[[ STUDY MATERIAL, beginning ]]

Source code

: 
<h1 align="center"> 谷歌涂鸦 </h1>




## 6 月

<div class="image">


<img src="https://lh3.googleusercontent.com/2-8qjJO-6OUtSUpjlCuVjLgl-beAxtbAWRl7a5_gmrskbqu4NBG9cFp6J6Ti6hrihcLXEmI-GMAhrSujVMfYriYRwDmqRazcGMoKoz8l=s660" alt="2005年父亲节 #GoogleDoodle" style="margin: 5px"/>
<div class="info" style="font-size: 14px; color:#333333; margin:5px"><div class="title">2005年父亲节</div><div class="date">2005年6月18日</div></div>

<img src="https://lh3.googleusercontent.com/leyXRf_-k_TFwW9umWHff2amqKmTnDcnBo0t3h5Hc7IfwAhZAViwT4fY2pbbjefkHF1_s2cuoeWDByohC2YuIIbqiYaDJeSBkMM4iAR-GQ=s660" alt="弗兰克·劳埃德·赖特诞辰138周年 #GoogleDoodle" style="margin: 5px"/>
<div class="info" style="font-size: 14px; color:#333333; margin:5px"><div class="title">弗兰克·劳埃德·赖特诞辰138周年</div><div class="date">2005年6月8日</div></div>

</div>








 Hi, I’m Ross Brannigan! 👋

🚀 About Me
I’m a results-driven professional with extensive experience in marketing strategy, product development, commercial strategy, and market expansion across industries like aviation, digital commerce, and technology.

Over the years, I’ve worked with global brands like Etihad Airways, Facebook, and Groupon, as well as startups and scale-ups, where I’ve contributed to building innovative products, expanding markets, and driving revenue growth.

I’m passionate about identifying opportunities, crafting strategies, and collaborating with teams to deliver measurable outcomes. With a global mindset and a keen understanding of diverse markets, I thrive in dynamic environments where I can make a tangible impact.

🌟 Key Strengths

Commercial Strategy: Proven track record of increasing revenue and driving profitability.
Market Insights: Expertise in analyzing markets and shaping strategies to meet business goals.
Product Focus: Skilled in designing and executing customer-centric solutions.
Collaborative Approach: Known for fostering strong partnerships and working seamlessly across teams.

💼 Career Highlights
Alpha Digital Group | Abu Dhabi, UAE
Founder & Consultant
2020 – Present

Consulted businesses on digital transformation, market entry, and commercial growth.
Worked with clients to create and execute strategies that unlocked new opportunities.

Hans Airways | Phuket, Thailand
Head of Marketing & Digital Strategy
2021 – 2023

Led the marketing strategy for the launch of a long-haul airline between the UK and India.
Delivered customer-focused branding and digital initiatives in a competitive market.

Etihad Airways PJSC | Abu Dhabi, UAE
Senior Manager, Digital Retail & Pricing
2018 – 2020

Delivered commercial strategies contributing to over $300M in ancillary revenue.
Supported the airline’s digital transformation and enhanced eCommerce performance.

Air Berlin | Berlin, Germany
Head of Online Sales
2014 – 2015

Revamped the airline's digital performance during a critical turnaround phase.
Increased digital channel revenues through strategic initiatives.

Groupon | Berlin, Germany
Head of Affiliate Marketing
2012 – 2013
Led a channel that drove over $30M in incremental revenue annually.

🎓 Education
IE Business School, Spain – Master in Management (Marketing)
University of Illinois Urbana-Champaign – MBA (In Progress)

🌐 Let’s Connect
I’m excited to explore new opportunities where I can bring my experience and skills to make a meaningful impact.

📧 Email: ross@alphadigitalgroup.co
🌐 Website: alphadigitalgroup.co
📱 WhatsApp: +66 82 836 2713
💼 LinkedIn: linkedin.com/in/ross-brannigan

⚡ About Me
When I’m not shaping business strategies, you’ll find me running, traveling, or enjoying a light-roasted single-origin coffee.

[[ STUDY MATERIAL, end ]]

WORK REQUIRED:
Take from the listing above each line containing "transformation".

COMPLETED TASK:
Consulted businesses on digital transformation, market entry, and commercial growth.
Supported the airline’s digital transformation and enhanced eCommerce performance.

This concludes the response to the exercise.